While McKeown said that Wyoming passed a bill to subsidize housing for court justices who live in Wyoming counties where the average cost of housing is higher than the statewide population weighted average cost of housing, that bill, SF54, failed in the legislature. County 17 called McKeown to confirm whether there was another bill that he was referring to instead, and he didn’t name one.

Bear told County 17 after the talks that he’s the chairman of the Wyoming House Freedom Caucus, and he’s trying to make that political group a “household name” brand.

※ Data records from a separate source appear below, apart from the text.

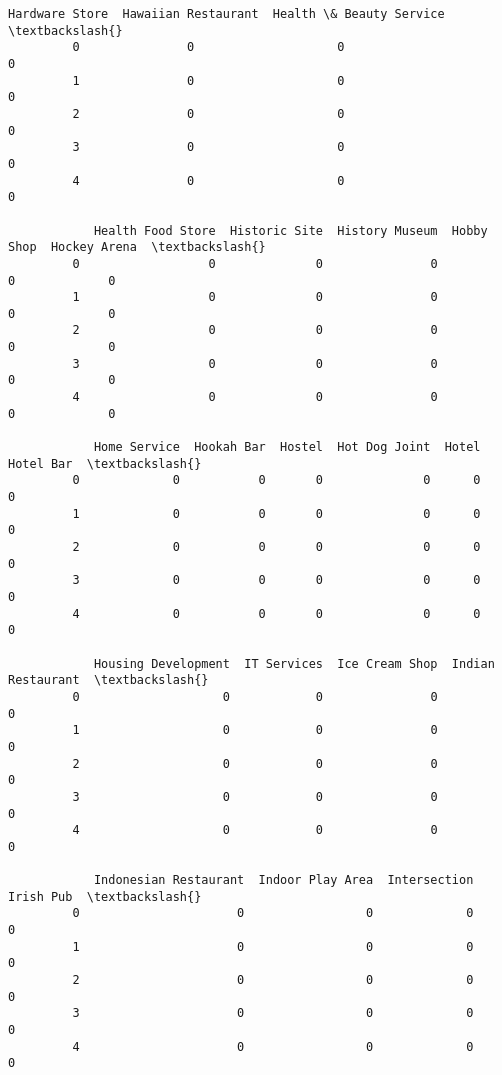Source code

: \documentclass[11pt]{article}
\begin{document}
\begin{Verbatim}[commandchars=\\\{\}]
            Hardware Store  Hawaiian Restaurant  Health \& Beauty Service  \textbackslash{}
         0               0                    0                        0   
         1               0                    0                        0   
         2               0                    0                        0   
         3               0                    0                        0   
         4               0                    0                        0   
         
            Health Food Store  Historic Site  History Museum  Hobby Shop  Hockey Arena  \textbackslash{}
         0                  0              0               0           0             0   
         1                  0              0               0           0             0   
         2                  0              0               0           0             0   
         3                  0              0               0           0             0   
         4                  0              0               0           0             0   
         
            Home Service  Hookah Bar  Hostel  Hot Dog Joint  Hotel  Hotel Bar  \textbackslash{}
         0             0           0       0              0      0          0   
         1             0           0       0              0      0          0   
         2             0           0       0              0      0          0   
         3             0           0       0              0      0          0   
         4             0           0       0              0      0          0   
         
            Housing Development  IT Services  Ice Cream Shop  Indian Restaurant  \textbackslash{}
         0                    0            0               0                  0   
         1                    0            0               0                  0   
         2                    0            0               0                  0   
         3                    0            0               0                  0   
         4                    0            0               0                  0   
         
            Indonesian Restaurant  Indoor Play Area  Intersection  Irish Pub  \textbackslash{}
         0                      0                 0             0          0   
         1                      0                 0             0          0   
         2                      0                 0             0          0   
         3                      0                 0             0          0   
         4                      0                 0             0          0   
         

\end{Verbatim}
\end{document}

He said the group’s aim is to be the conscience of Republican legislators and to provide legal analysis of bills ahead of votes in the legislature.
Wyomingites will see a ballot measure regarding property tax in the 2024 elections. According to Ballotpedia, the “Wyoming Property Tax on Residential Property and Owner-Occupied Primary Residences Amendment” will add residential real property as a fourth, separate, class of property and allow the legislature to create a subclass of residential property for owner-occupied primary residences, which could be assessed at a different rate from other property in the residential property class.
Bear said that this doesn’t count as tax reform, and he said it’d confuse people to have it on the ballot, but others disagreed.